Transcribe, diarize, annotate and subtitle audio and video files with Whisper ... fast!
whisply combines faster-whisper, insanely-fast-whisper and batch processing of files (with mixed languages). It also enables speaker detection and annotation via pyannote.
Supported output formats: .json
.txt
.srt
.rttm
- FFmpeg
- python3.11
If you want to use a GPU:
- nvidia GPU (CUDA)
- Metal Performance Shaders (MPS) → Mac M1-M3
If you want to activate speaker detection / diarization:
- HuggingFace access token
1. Install ffmpeg
--- macOS ---
brew install ffmpeg
--- linux ---
sudo apt-get update
sudo apt-get install ffmpeg
--- Windows ----
https://ffmpeg.org/download.html
2. Clone this repository and change to project folder
git clone https://github.com/th-schmidt/whisply.git
cd whisply
3. Create a Python virtual environment and activate it
python3.11 -m venv venv
source venv/bin/activate
4. Install dependencies with pip
pip install -r requirement.txt
>>> python whisply_cli.py
Usage: whisply_cli.py [OPTIONS]
WHISPLY processes audio and video files for transcription, optionally
enabling speaker diarization and generating .srt subtitles or saving
transcriptions in .txt format. Default output is a .json file for each input
file that saves timestamps and transcripts.
Options:
--files PATH Path to file, folder, URL or .list to process.
[required]
--output_dir DIRECTORY Folder where transcripts should be saved. DEFAULT:
"./transcriptions"
--device [cpu|gpu|mps] Select the computation device: CPU, GPU (nvidia
CUDA), or MPS (Metal Performance Shaders).

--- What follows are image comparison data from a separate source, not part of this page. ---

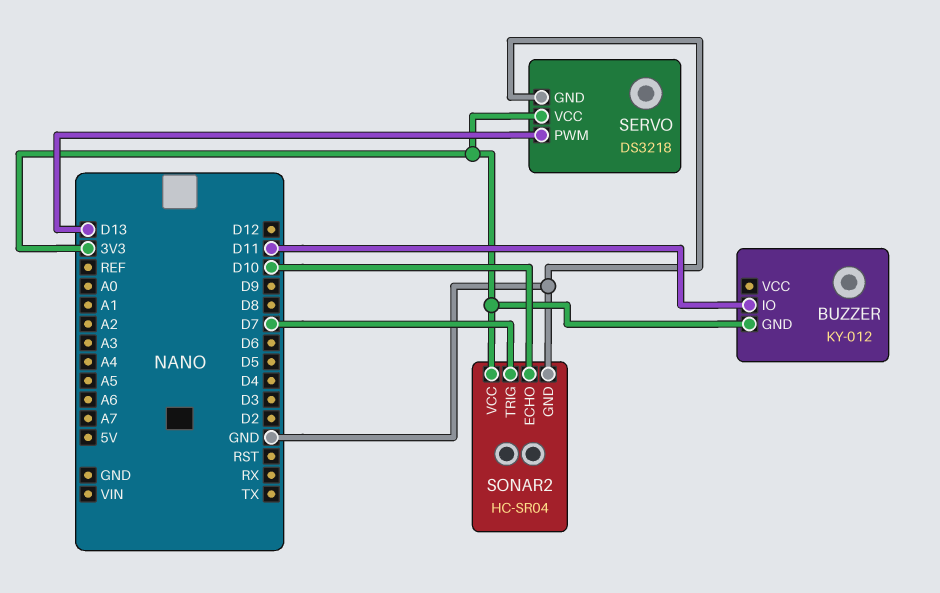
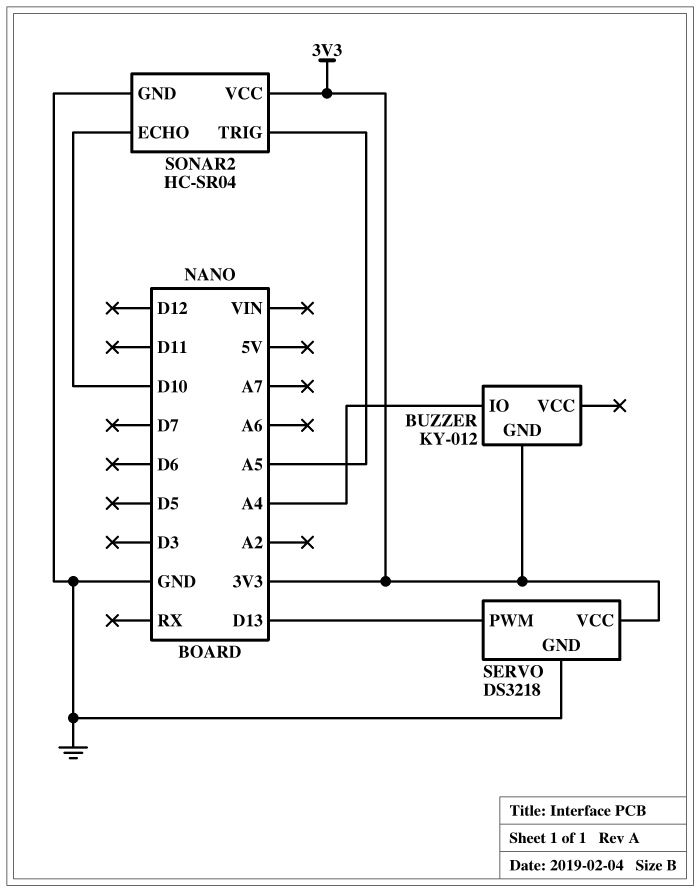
BUZZER pin IO: D11 -> A4
SONAR2 pin TRIG: D7 -> A5

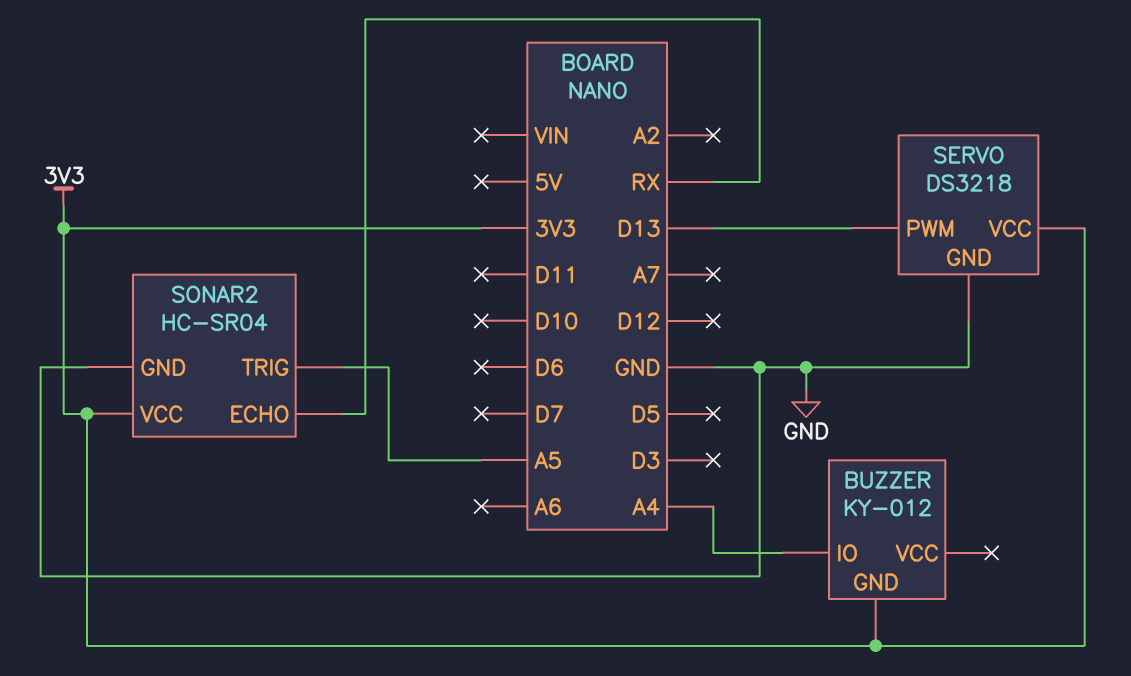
SONAR2 pin ECHO: D10 -> RX

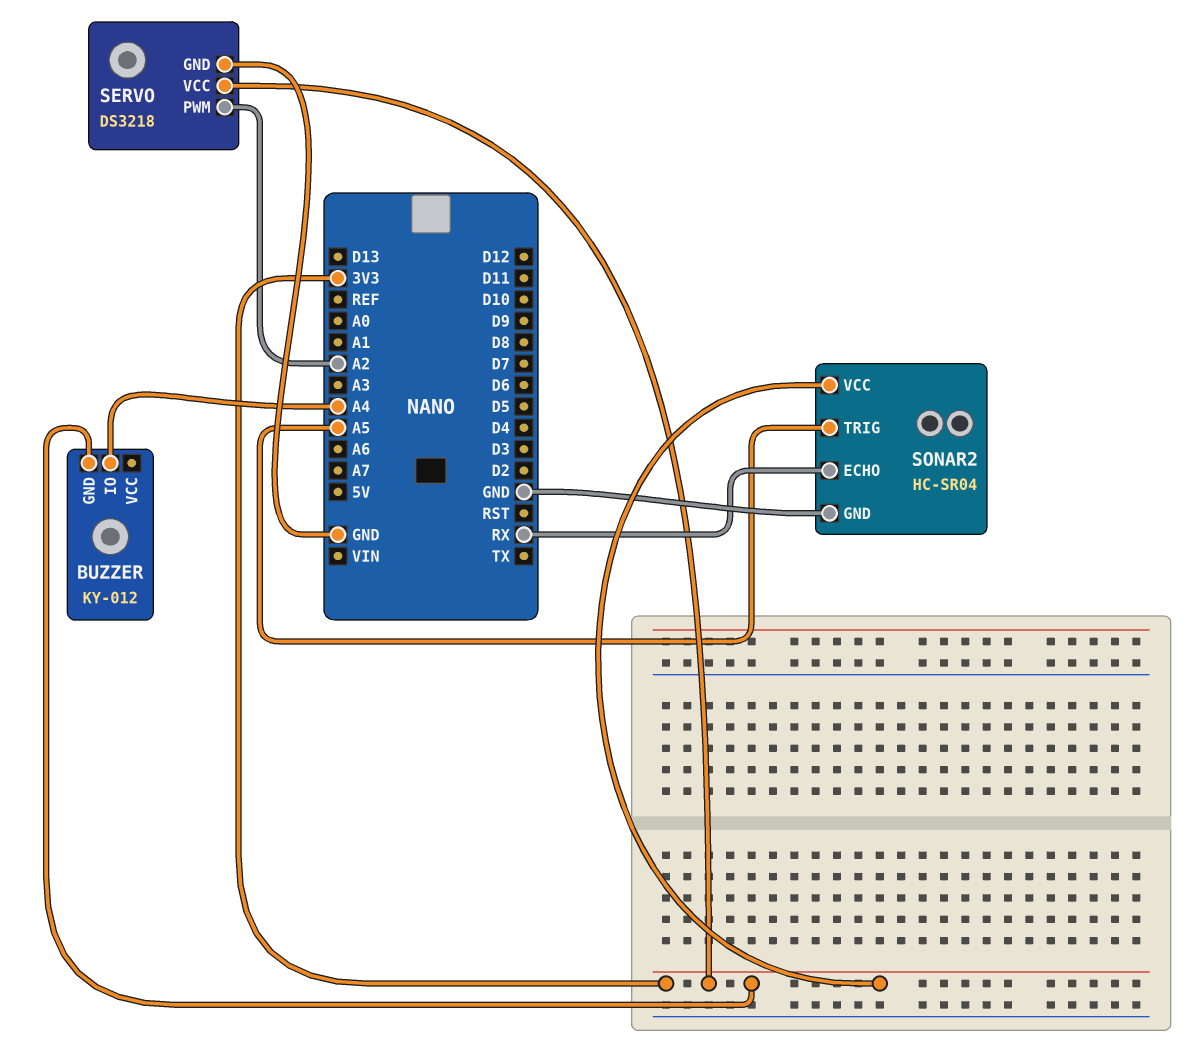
SERVO pin PWM: D13 -> A2

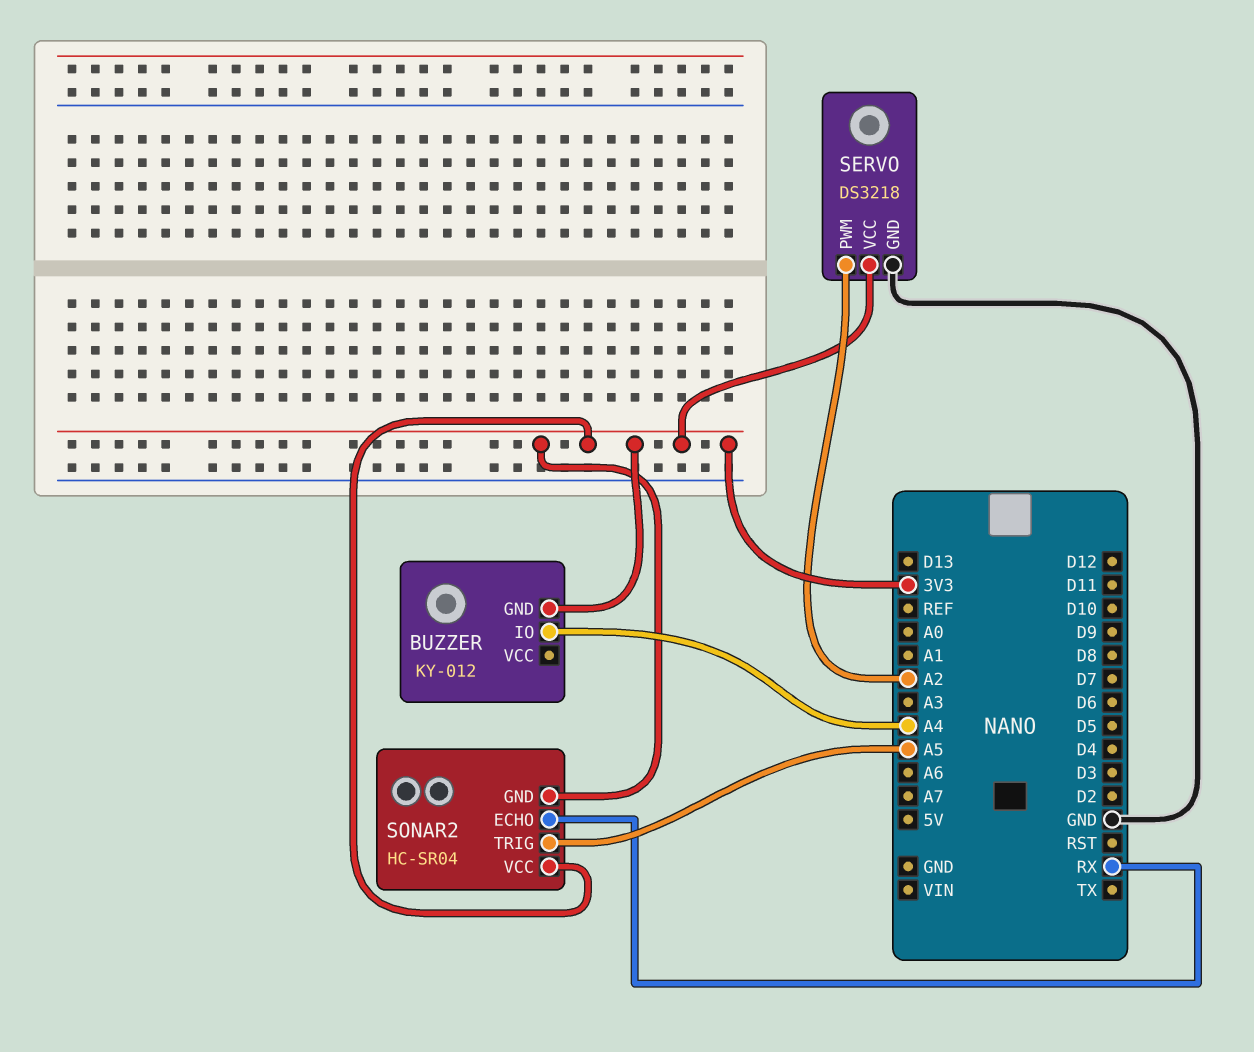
SONAR2 pin GND: GND -> 3V3

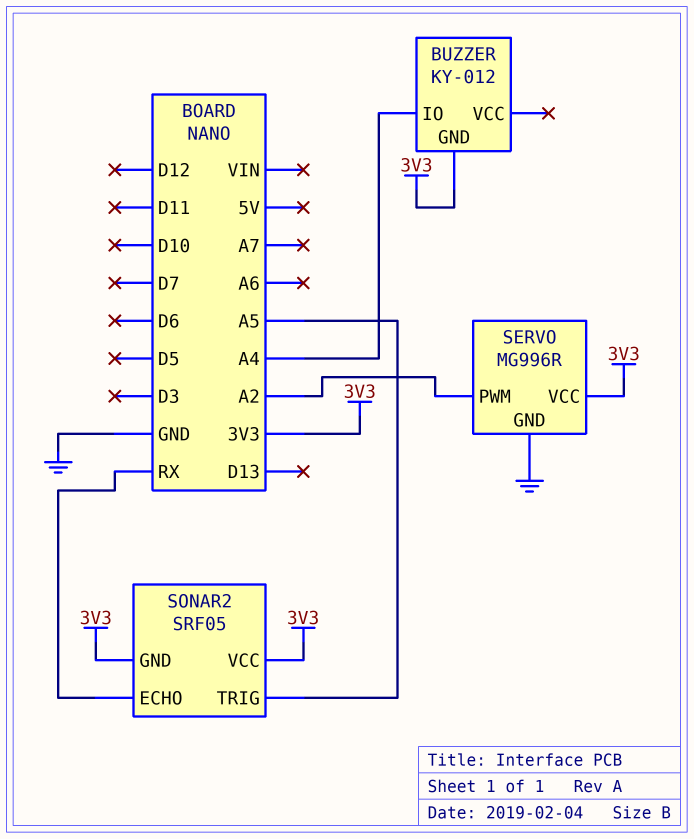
SERVO: DS3218 -> MG996R
SONAR2: HC-SR04 -> SRF05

--lang TEXT Specify the language of the audio for transcription
(en, de, fr ...). DEFAULT: None (= auto-detection)
--detect_speakers Enable speaker diarization to identify and separate
different speakers.
--hf_token TEXT HuggingFace Access token required for speaker
diarization.
--srt Create .srt subtitles from the transcription.
--txt Create .txt with the transcription.
--config FILE Path to configuration file.
--help Show this message and exit.
To use --detect_speakers
you need to provide a valid HuggingFace access token by using the --hf_token
flag. In addition to this you have to accept both pyannote
user conditions for version 3.0 and 3.1 of the segmentation model. Follow the instructions in the section Requirements of the pyannote model page on HuggingFace.
You can provide a .json config file by using the --config
which makes processing more user-friendly. An example config looks like this:
{
"files": "path/to/files",
"output_dir": "./transcriptions",
"device": "cpu",
"lang": null,
"detect_speakers": false,
"hf_token": "Hugging Face Access Token",
"txt": true,
"srt": false
}
Instead of providing a file, folder or URL by using the --files
option, you can pass a .list
with a mix of files, folders and URLs for processing. Example:
cat my_files.list
video_01.mp4
video_02.mp4
./my_files/
https://youtu.be/KtOayYXEsN4?si=-0MS6KXbEWXA7dqo
If you are transcribing multiple files whisply will first detect the language of each file.